Comtech Telecommunications and LaaSer Critical Communications partner to deliver superior 911 emergency response

Comtech Telecommunications and LaaSer Critical Communications are partnering to deploy an enhanced solution to 911 emergency response in the mobile age. Together, Comtech and LaaSer will deliver supplemental location data and any rich media associated with an emergency call to the correct 911 dispatch center.

Comtech is a pioneer in this field, having deployed its first wireless 911 solution in 1998. LaaSer's patented, award winning solution ingeniously solves the problem of wireless caller location determination by leveraging many of the hardware components and software tools already built into modern connected devices, such as GPS, Bluetooth and Wi-Fi. Operators at 911 call centers can see a caller's location just as quickly and accurately as calls placed from landlines. And just as importantly, LaaSer's solution requires no overhead in the form of new equipment and is rapidly deployable.

"This partnership combines Comtech's extensive experience delivering 911 calls to the nation's first responders with LaaSer's innovative technology," adds Fred Kornberg, President and Chief Executive Officer of Comtech Telecommunications Corp. "Together, we are committed to leveraging the latest technology to provide 911 dispatchers with the information that can save more lives."
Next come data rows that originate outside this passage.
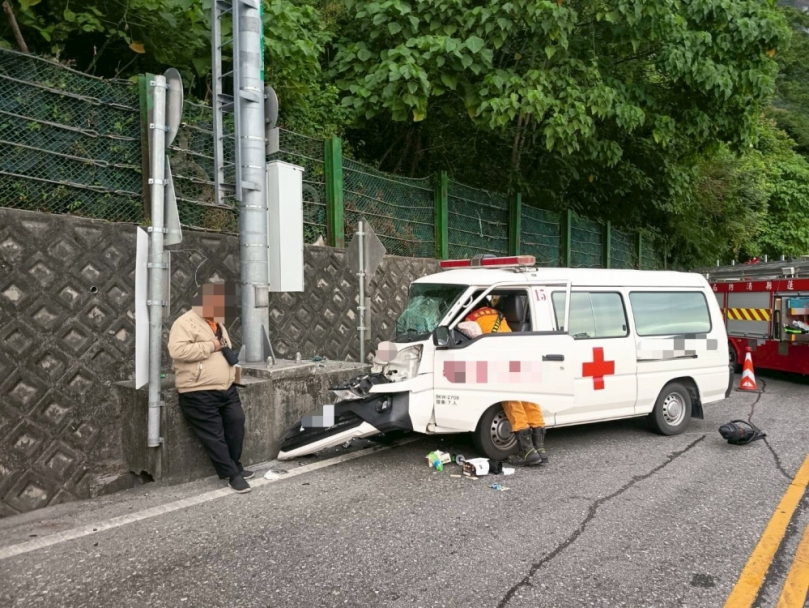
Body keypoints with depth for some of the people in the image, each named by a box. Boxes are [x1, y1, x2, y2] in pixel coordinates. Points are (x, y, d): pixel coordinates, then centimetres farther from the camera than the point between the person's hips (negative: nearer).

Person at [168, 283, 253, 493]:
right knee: (214, 435, -2)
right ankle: (232, 474, 8)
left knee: (236, 423, 7)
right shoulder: (185, 323, -12)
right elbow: (177, 350, -27)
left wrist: (232, 370, 12)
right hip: (199, 393, -9)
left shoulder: (217, 323, 17)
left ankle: (235, 466, 23)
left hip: (226, 389, 9)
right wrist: (211, 346, -21)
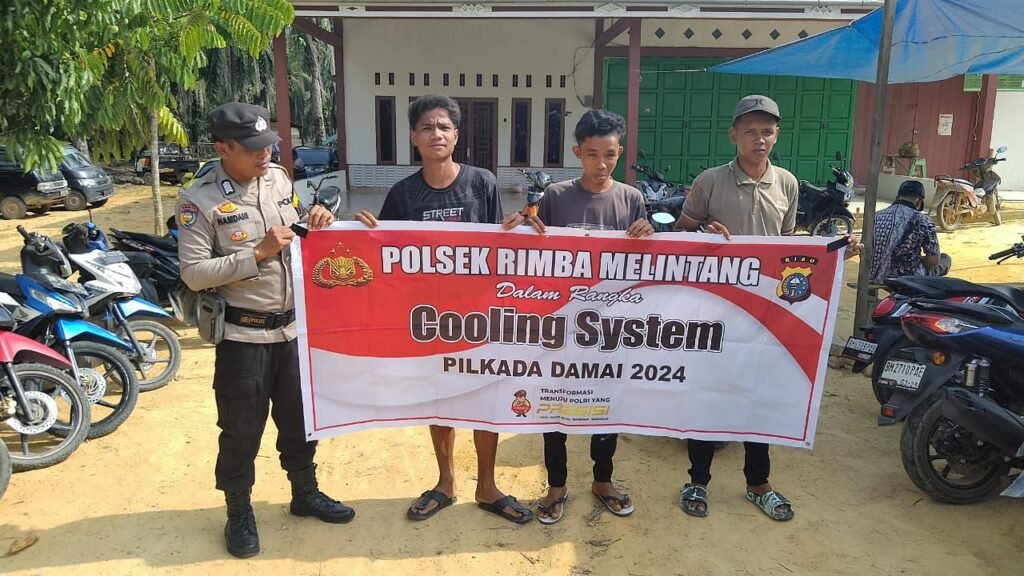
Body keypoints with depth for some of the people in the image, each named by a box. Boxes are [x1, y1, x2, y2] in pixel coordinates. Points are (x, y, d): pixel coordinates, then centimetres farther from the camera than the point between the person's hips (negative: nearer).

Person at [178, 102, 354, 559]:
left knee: (300, 417, 18)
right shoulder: (200, 200, -13)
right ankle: (239, 513, 29)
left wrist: (313, 224, -4)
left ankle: (305, 493, 38)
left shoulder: (278, 179, 5)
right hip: (243, 335, -5)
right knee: (241, 428, 8)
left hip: (293, 326, 5)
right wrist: (258, 254, -23)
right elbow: (193, 274, -18)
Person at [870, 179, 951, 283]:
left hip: (877, 278, 5)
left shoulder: (877, 217, 0)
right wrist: (920, 259, 12)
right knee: (945, 258, 25)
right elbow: (933, 261, -9)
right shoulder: (923, 221, -13)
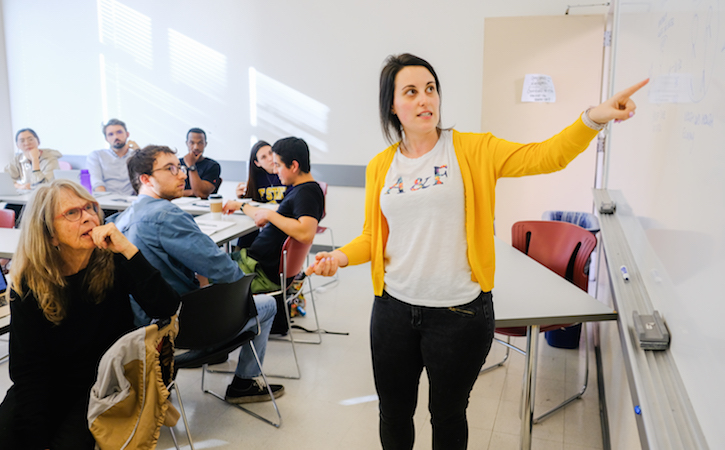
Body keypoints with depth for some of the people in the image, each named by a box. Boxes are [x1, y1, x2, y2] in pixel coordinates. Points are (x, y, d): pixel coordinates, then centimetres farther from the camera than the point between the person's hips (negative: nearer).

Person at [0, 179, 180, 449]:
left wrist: (128, 249, -34)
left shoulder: (113, 260, -12)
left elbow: (167, 308, -26)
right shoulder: (28, 284, -11)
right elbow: (28, 370, -9)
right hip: (50, 384, 2)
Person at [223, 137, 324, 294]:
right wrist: (241, 205, 32)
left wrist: (269, 215, -24)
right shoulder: (298, 190, 14)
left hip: (266, 273, -11)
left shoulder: (307, 192, -18)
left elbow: (306, 234, -35)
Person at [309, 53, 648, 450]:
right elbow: (373, 236, 10)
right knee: (394, 413, 19)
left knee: (448, 414, 17)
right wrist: (342, 256, -8)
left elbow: (545, 156, -14)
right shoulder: (380, 167, 4)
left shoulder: (473, 150, -5)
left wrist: (593, 118, -29)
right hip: (394, 308, 3)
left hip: (459, 313, -2)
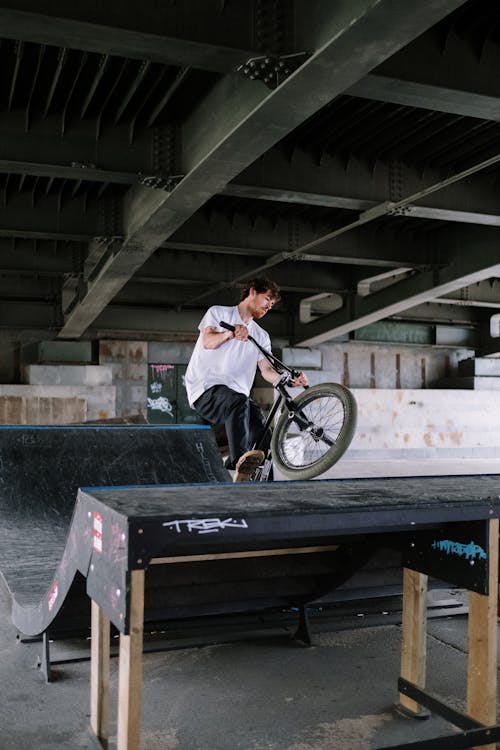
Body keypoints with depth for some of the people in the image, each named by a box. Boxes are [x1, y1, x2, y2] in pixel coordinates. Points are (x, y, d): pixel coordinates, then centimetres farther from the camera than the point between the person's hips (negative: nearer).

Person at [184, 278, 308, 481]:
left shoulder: (261, 336, 23)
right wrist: (231, 333, -33)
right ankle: (242, 462, -51)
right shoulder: (218, 312, 9)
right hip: (206, 388, -6)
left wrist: (291, 380, -12)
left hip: (238, 395, 6)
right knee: (239, 401, -37)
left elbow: (267, 370, 9)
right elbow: (208, 342, -12)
"We started LaaSer to address some of the issues we saw in the existing 911 system," says Fred White, cofounder and CEO of LaaSer. "And now, by partnering with Comtech, we'll be able to expand LaaSer's life saving technologies and enable entirely new ways to provide emergency services with accurate location and supplemental data."

The current 911 system was designed when landlines were the most common mode of communication, and the system hasn't kept pace with the rapid pace of mobile innovation and adoption. The FCC is certainly aware of the issue and the toll it's taking in lives. The agency estimates that improving the average emergency response time to mobile callers by just 60 seconds could save over 10,000 lives annually.